Ask an Expert: What Should I Major In?
An expert answers tough questions on choosing majors.
By Peter Vogt
October 04, 2010
I’m a college student in my second semester and I still can’t decide what I want to major in. My major is currently “undecided.” I want to choose a major that I will enjoy years later, and in which there will be job openings by the time I graduate.
You aren’t alone in not knowing what to major in. In fact, you’re actually better off being “undecided” for a while so that you can explore various majors and get a better sense of what they’re about (both academically and in terms of the career they might lead to). Here are some steps you can take:
1) Talk to a counselor at your school’s career center. Why?

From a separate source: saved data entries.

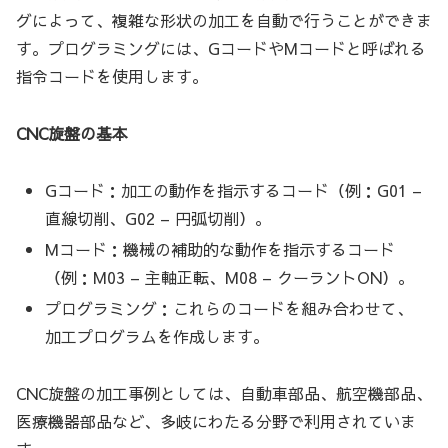
グによって、複雑な形状の加工を自動で行うことができま
す。プログラミングには、GコードやMコードと呼ばれる
指令コードを使用します。
CNC旋盤の基本
Gコード：加工の動作を指示するコード（例：G01 –
直線切削、G02 – 円弧切削）。
Mコード：機械の補助的な動作を指示するコード
（例：M03 – 主軸正転、M08 – クーラントON）。
プログラミング：これらのコードを組み合わせて、
加工プログラムを作成します。
CNC旋盤の加工事例としては、自動車部品、航空機部品、
医療機器部品など、多岐にわたる分野で利用されていま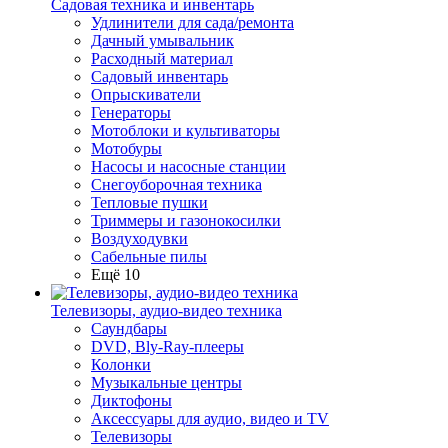
Садовая техника и инвентарь
Удлинители для сада/ремонта
Дачный умывальник
Расходный материал
Садовый инвентарь
Опрыскиватели
Генераторы
Мотоблоки и культиваторы
Мотобуры
Насосы и насосные станции
Снегоуборочная техника
Тепловые пушки
Триммеры и газонокосилки
Воздуходувки
Сабельные пилы
Ещё 10
Телевизоры, аудио-видео техника
Саундбары
DVD, Bly-Ray-плееры
Колонки
Музыкальные центры
Диктофоны
Аксессуары для аудио, видео и TV
Телевизоры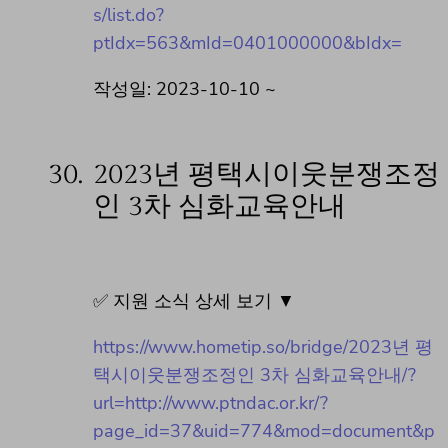
s/list.do?
ptIdx=563&mId=0401000000&bIdx=
작성일: 2023-10-10 ~
30.
2023년 평택시이웃분쟁조정
인 3차 심화교육안내
✅ 지원 소식 상세 보기 ▼
https://www.hometip.so/bridge/2023년 평
택시이웃분쟁조정인 3차 심화교육안내/?
url=http://www.ptndac.or.kr/?
page_id=37&uid=774&mod=document&p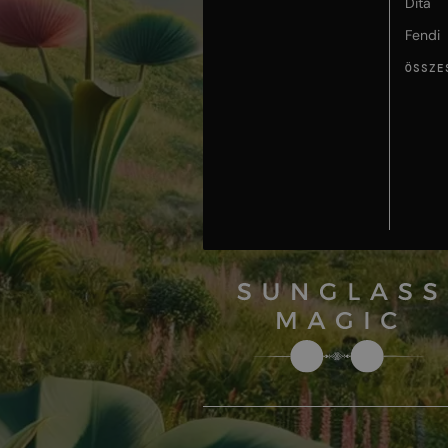
Dita
Fendi
ÖSSZE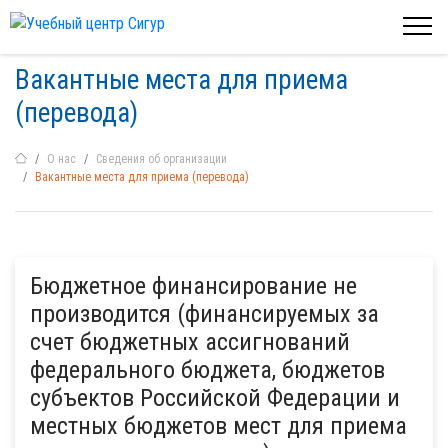
Вакантные места для приема
(перевода)
О нас
Сведения об организации
Вакантные места для приема (перевода)
Бюджетное финансирование не
производится (финансируемых за
счет бюджетных ассигнований
федерального бюджета, бюджетов
субъектов Российской Федерации и
местных бюджетов мест для приема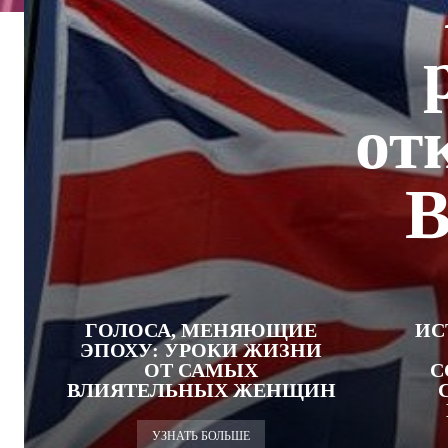
от
В
ГОЛОСА, МЕНЯЮЩИЕ
ИС
ЭПОХУ: УРОКИ ЖИЗНИ
ОТ САМЫХ
С
ВЛИЯТЕЛЬНЫХ ЖЕНЩИН
УЗНАТЬ БОЛЬШЕ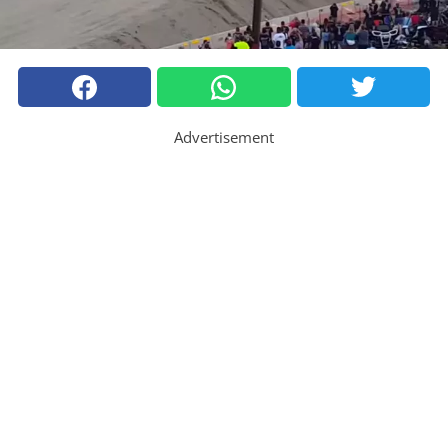
Advertisement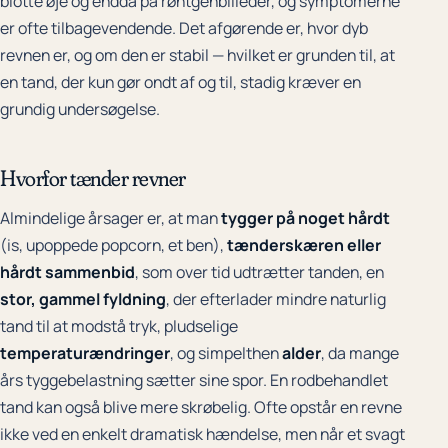
blotte øje og endda på røntgenbilleder, og symptomerne
er ofte tilbagevendende. Det afgørende er, hvor dyb
revnen er, og om den er stabil — hvilket er grunden til, at
en tand, der kun gør ondt af og til, stadig kræver en
grundig undersøgelse.
Hvorfor tænder revner
Almindelige årsager er, at man
tygger på noget hårdt
(is, upoppede popcorn, et ben),
tænderskæren eller
hårdt sammenbid
, som over tid udtrætter tanden, en
stor, gammel fyldning
, der efterlader mindre naturlig
tand til at modstå tryk, pludselige
temperaturændringer
, og simpelthen
alder
, da mange
års tyggebelastning sætter sine spor. En rodbehandlet
tand kan også blive mere skrøbelig. Ofte opstår en revne
ikke ved en enkelt dramatisk hændelse, men når et svagt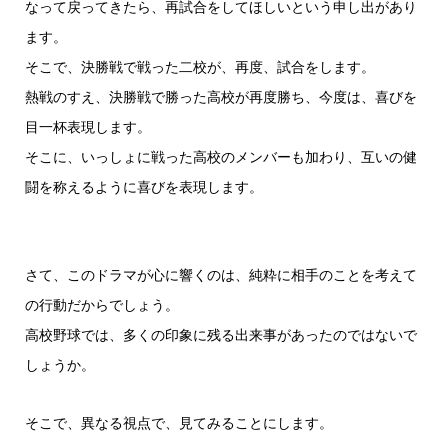
なって戻ってきたら、再試合をしてほしいという申し出があり
ます。
そこで、決勝戦で戦った二校が、再度、試合をします。
熱戦のすえ、決勝戦で勝った高校が再度勝ち、今度は、喜びを
目一杯表現します。
そこに、いっしょに戦った高校のメンバーも加わり、互いの健
闘を称えるように喜びを表現します。
さて、このドラマが心に響くのは、純粋に相手のことを考えて
の行動だからでしょう。
高校野球では、多くの印象に残る出来事があったのではないで
しょうか。
そこで、異なる視点で、見てみることにします。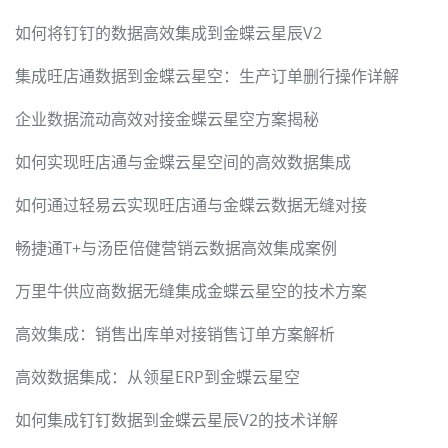
如何将钉钉的数据高效集成到金蝶云星辰V2
集成旺店通数据到金蝶云星空：生产订单删行操作详解
企业数据流动高效对接金蝶云星空方案揭秘
如何实现旺店通与金蝶云星空间的高效数据集成
如何通过轻易云实现旺店通与金蝶云数据无缝对接
畅捷通T+与汤臣倍健营销云数据高效集成案例
万里牛供应商数据无缝集成金蝶云星空的技术方案
高效集成：销售出库单对接销售订单方案解析
高效数据集成：从领星ERP到金蝶云星空
如何集成钉钉数据到金蝶云星辰V2的技术详解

Because he/she can talk to you about the various majors at your school and give you an initial sense of what they’re all about. He/she can help you explore majors you’ve already identified, and perhaps suggest similar areas that you haven’t considered.
2) Read about careers in the fields you’re interested in. Any decent-sized bookstore (i.e., Barnes and Noble, Borders) has a “Careers” section where you can find all sorts of career-related books.

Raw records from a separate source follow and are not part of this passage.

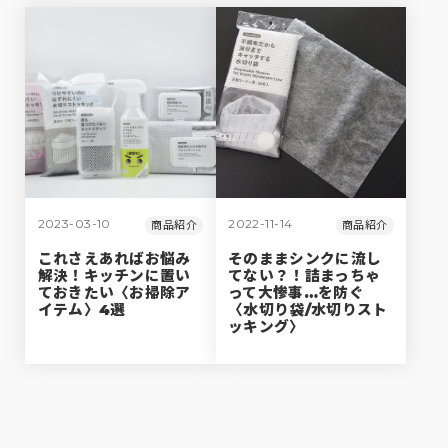
2023-03-10
2022-11-14
商品紹介
商品紹介
これさえあればお悩み
そのままシンクに流し
解決！キッチンに置い
てない？！詰まっちゃ
ておきたい〈お掃除ア
って大惨事…を防ぐ
イテム〉4選
〈水切り袋/水切りスト
ッキング〉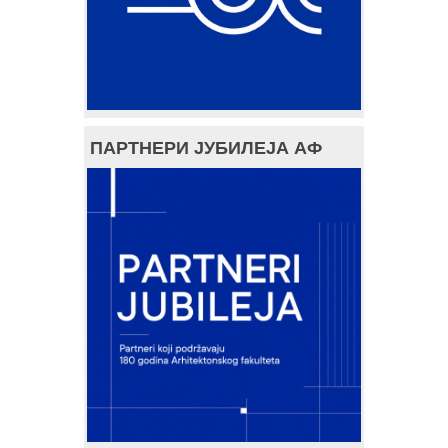
ПАРТНЕРИ ЈУБИЛЕЈА АФ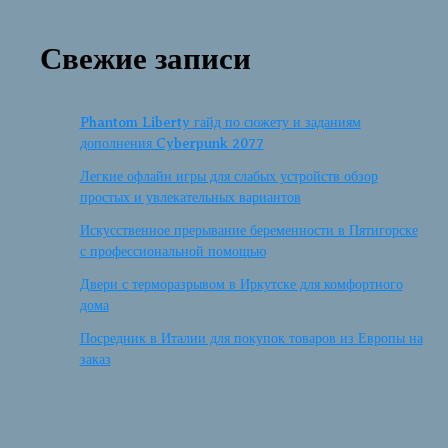
Свежие записи
Phantom Liberty гайд по сюжету и заданиям
дополнения Cyberpunk 2077
Легкие офлайн игры для слабых устройств обзор
простых и увлекательных вариантов
Искусственное прерывание беременности в Пятигорске
с профессиональной помощью
Двери с терморазрывом в Иркутске для комфортного
дома
Посредник в Италии для покупок товаров из Европы на
заказ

3) Conduct informational interviews with people in the fields you’re interested in – either in person or via phone or email. If you’re interested in child psych, for example, find a child psychologist and ask him/her what an appropriate major might be.

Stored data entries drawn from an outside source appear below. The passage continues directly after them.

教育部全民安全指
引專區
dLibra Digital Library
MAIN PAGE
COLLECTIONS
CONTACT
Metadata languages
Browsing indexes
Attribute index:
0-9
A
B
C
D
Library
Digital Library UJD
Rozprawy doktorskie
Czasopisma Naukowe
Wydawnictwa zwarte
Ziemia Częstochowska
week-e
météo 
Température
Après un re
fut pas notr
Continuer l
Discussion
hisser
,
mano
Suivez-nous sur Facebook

What would be a good field for me to obtain my master’s degree in? I don’t want to go to law school, but I do want to get my master’s.
Since graduate school is such a huge investment of your time, energy, and money, it’s critical for you to have an idea why you want to go in the first place. In the ideal case, people attend grad school because they have a specific career or personal goal in mind and they need at least a master’s degree to pursue it.
It’s impossible to say which field would be good for you because it all depends on your definition of “good.” Are you referring to earning potential, job possibilities, or a job that is interesting and rewarding? You should decide that first.
Do some homework before you commit to graduate school. It’s far better to ask these tough questions now instead of halfway through the program or, worse, when you’re done.